▶ _GOAL OF THE EXERCISE_
Whenever the string "thing" turns up in a line of the data below, copy that line.

(Edit difference data)
=== Begin Enclosure ===
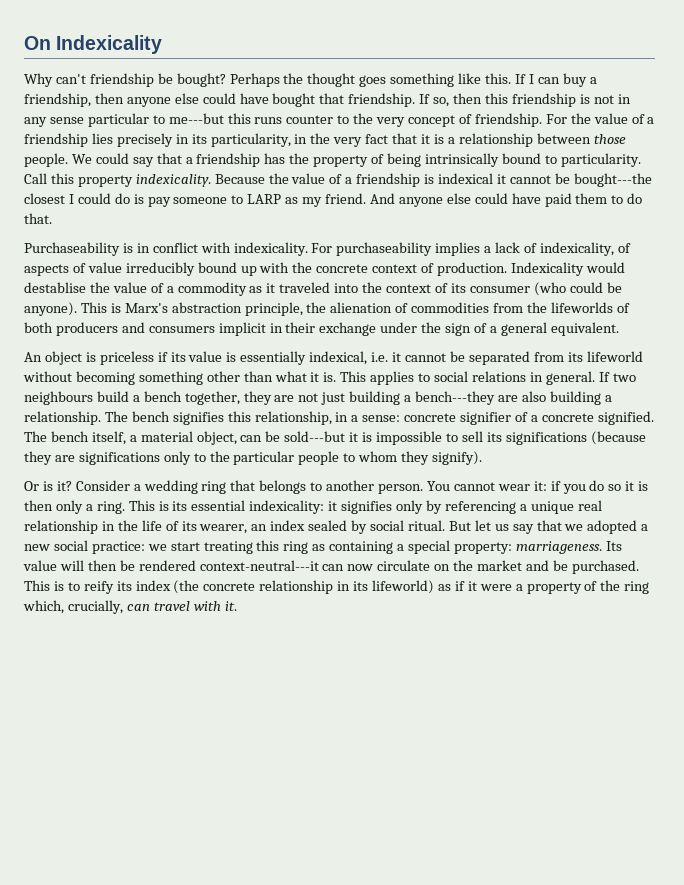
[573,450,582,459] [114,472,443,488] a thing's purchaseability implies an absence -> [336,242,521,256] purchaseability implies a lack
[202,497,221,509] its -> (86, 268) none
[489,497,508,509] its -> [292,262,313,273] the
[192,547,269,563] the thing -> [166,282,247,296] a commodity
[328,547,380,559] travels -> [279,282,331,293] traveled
=== End Enclosure ===
▶ _RESULT BELOW_
[573,450,582,459] [114,472,443,488] a thing's purchaseability implies an absence -> [336,242,521,256] purchaseability implies a lack
[192,547,269,563] the thing -> [166,282,247,296] a commodity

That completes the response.